PROMPT | Among the lines below, copy exactly those from the one with "The expected outcomes" through the one with "reactions (digitalis toxicity)", counting both ends.

AVAILABLE DATA |
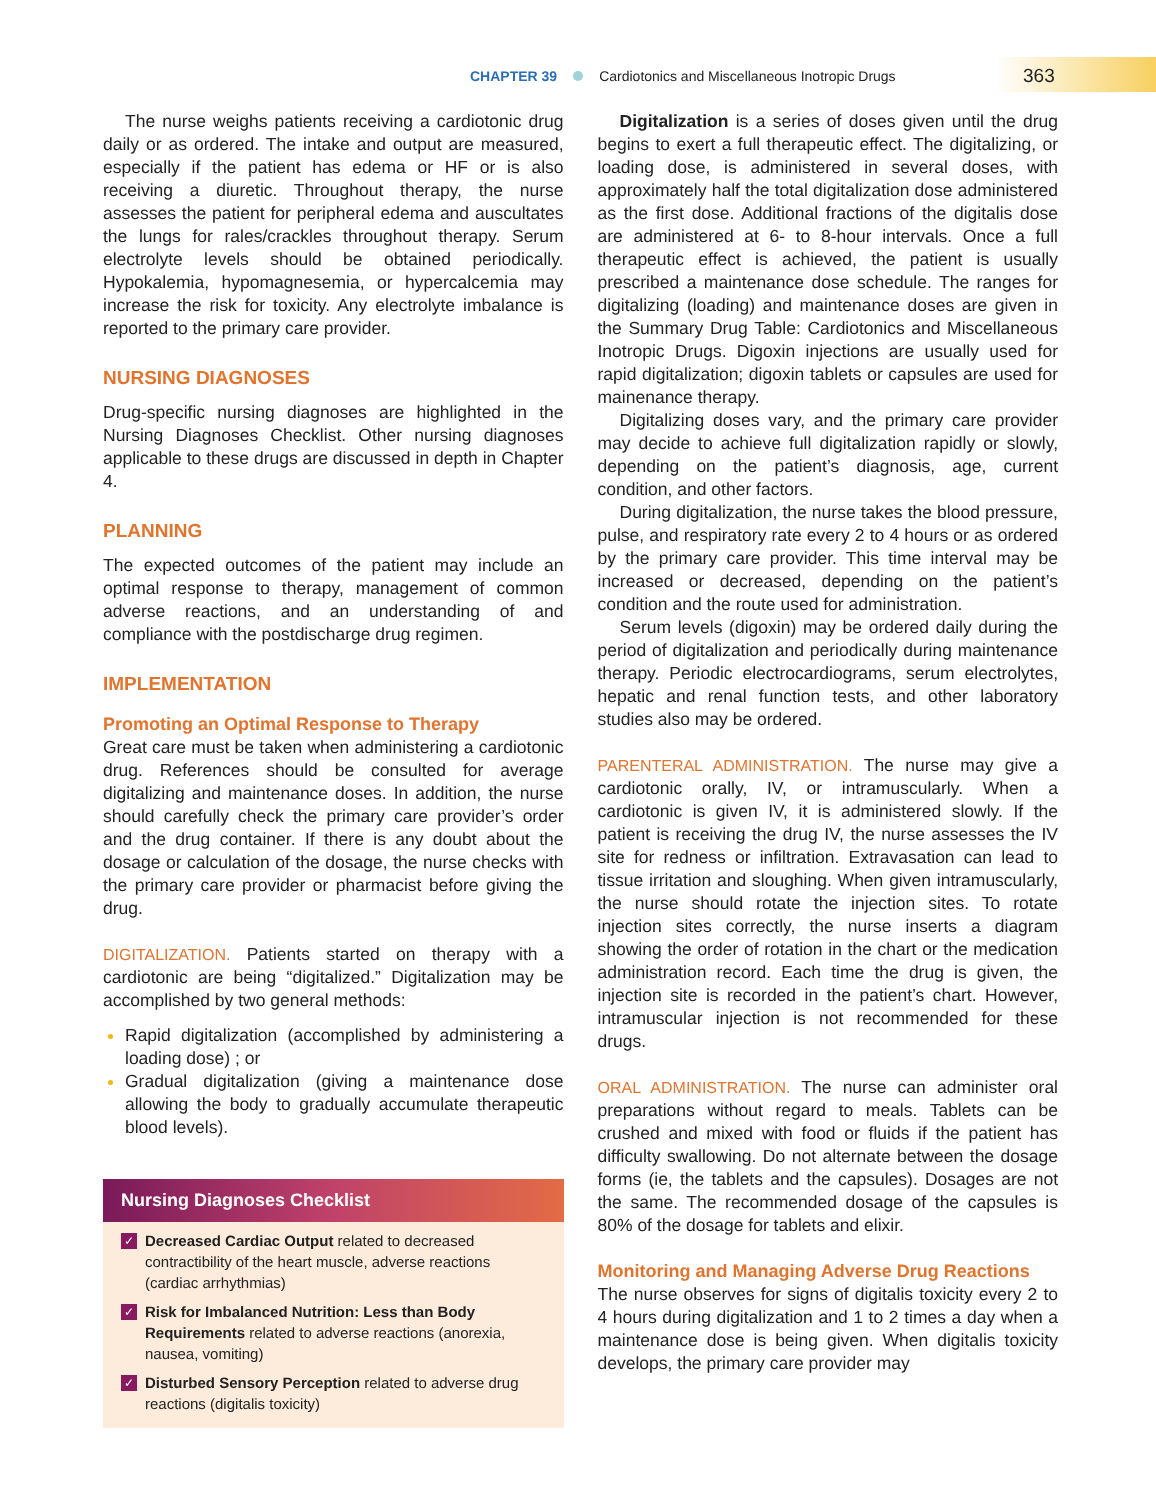CHAPTER 39 Cardiotonics and Miscellaneous Inotropic Drugs
363
The nurse weighs patients receiving a cardiotonic drug daily or as ordered. The intake and output are measured, especially if the patient has edema or HF or is also receiving a diuretic. Throughout therapy, the nurse assesses the patient for peripheral edema and auscultates the lungs for rales/crackles throughout therapy. Serum electrolyte levels should be obtained periodically. Hypokalemia, hypomagnesemia, or hypercalcemia may increase the risk for toxicity. Any electrolyte imbalance is reported to the primary care provider.
NURSING DIAGNOSES
Drug-specific nursing diagnoses are highlighted in the Nursing Diagnoses Checklist. Other nursing diagnoses applicable to these drugs are discussed in depth in Chapter 4.
PLANNING
The expected outcomes of the patient may include an optimal response to therapy, management of common adverse reactions, and an understanding of and compliance with the postdischarge drug regimen.
IMPLEMENTATION
Promoting an Optimal Response to Therapy
Great care must be taken when administering a cardiotonic drug. References should be consulted for average digitalizing and maintenance doses. In addition, the nurse should carefully check the primary care provider’s order and the drug container. If there is any doubt about the dosage or calculation of the dosage, the nurse checks with the primary care provider or pharmacist before giving the drug.
DIGITALIZATION. Patients started on therapy with a cardiotonic are being “digitalized.” Digitalization may be accomplished by two general methods:
Rapid digitalization (accomplished by administering a loading dose) ; or
Gradual digitalization (giving a maintenance dose allowing the body to gradually accumulate therapeutic blood levels).
Nursing Diagnoses Checklist
✓ Decreased Cardiac Output related to decreased contractibility of the heart muscle, adverse reactions (cardiac arrhythmias)
✓ Risk for Imbalanced Nutrition: Less than Body Requirements related to adverse reactions (anorexia, nausea, vomiting)
✓ Disturbed Sensory Perception related to adverse drug reactions (digitalis toxicity)
Digitalization is a series of doses given until the drug begins to exert a full therapeutic effect. The digitalizing, or loading dose, is administered in several doses, with approximately half the total digitalization dose administered as the first dose. Additional fractions of the digitalis dose are administered at 6- to 8-hour intervals. Once a full therapeutic effect is achieved, the patient is usually prescribed a maintenance dose schedule. The ranges for digitalizing (loading) and maintenance doses are given in the Summary Drug Table: Cardiotonics and Miscellaneous Inotropic Drugs. Digoxin injections are usually used for rapid digitalization; digoxin tablets or capsules are used for mainenance therapy.
Digitalizing doses vary, and the primary care provider may decide to achieve full digitalization rapidly or slowly, depending on the patient’s diagnosis, age, current condition, and other factors.
During digitalization, the nurse takes the blood pressure, pulse, and respiratory rate every 2 to 4 hours or as ordered by the primary care provider. This time interval may be increased or decreased, depending on the patient’s condition and the route used for administration.
Serum levels (digoxin) may be ordered daily during the period of digitalization and periodically during maintenance therapy. Periodic electrocardiograms, serum electrolytes, hepatic and renal function tests, and other laboratory studies also may be ordered.
PARENTERAL ADMINISTRATION. The nurse may give a cardiotonic orally, IV, or intramuscularly. When a cardiotonic is given IV, it is administered slowly. If the patient is receiving the drug IV, the nurse assesses the IV site for redness or infiltration. Extravasation can lead to tissue irritation and sloughing. When given intramuscularly, the nurse should rotate the injection sites. To rotate injection sites correctly, the nurse inserts a diagram showing the order of rotation in the chart or the medication administration record. Each time the drug is given, the injection site is recorded in the patient’s chart. However, intramuscular injection is not recommended for these drugs.
ORAL ADMINISTRATION. The nurse can administer oral preparations without regard to meals. Tablets can be crushed and mixed with food or fluids if the patient has difficulty swallowing. Do not alternate between the dosage forms (ie, the tablets and the capsules). Dosages are not the same. The recommended dosage of the capsules is 80% of the dosage for tablets and elixir.
Monitoring and Managing Adverse Drug Reactions
The nurse observes for signs of digitalis toxicity every 2 to 4 hours during digitalization and 1 to 2 times a day when a maintenance dose is being given. When digitalis toxicity develops, the primary care provider may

SOLUTION FOR THIS EXERCISE |
The expected outcomes of the patient may include an optimal response to therapy, management of common adverse reactions, and an understanding of and compliance with the postdischarge drug regimen.
IMPLEMENTATION
Promoting an Optimal Response to Therapy
Great care must be taken when administering a cardiotonic drug. References should be consulted for average digitalizing and maintenance doses. In addition, the nurse should carefully check the primary care provider’s order and the drug container. If there is any doubt about the dosage or calculation of the dosage, the nurse checks with the primary care provider or pharmacist before giving the drug.
DIGITALIZATION. Patients started on therapy with a cardiotonic are being “digitalized.” Digitalization may be accomplished by two general methods:
Rapid digitalization (accomplished by administering a loading dose) ; or
Gradual digitalization (giving a maintenance dose allowing the body to gradually accumulate therapeutic blood levels).
Nursing Diagnoses Checklist
✓ Decreased Cardiac Output related to decreased contractibility of the heart muscle, adverse reactions (cardiac arrhythmias)
✓ Risk for Imbalanced Nutrition: Less than Body Requirements related to adverse reactions (anorexia, nausea, vomiting)
✓ Disturbed Sensory Perception related to adverse drug reactions (digitalis toxicity)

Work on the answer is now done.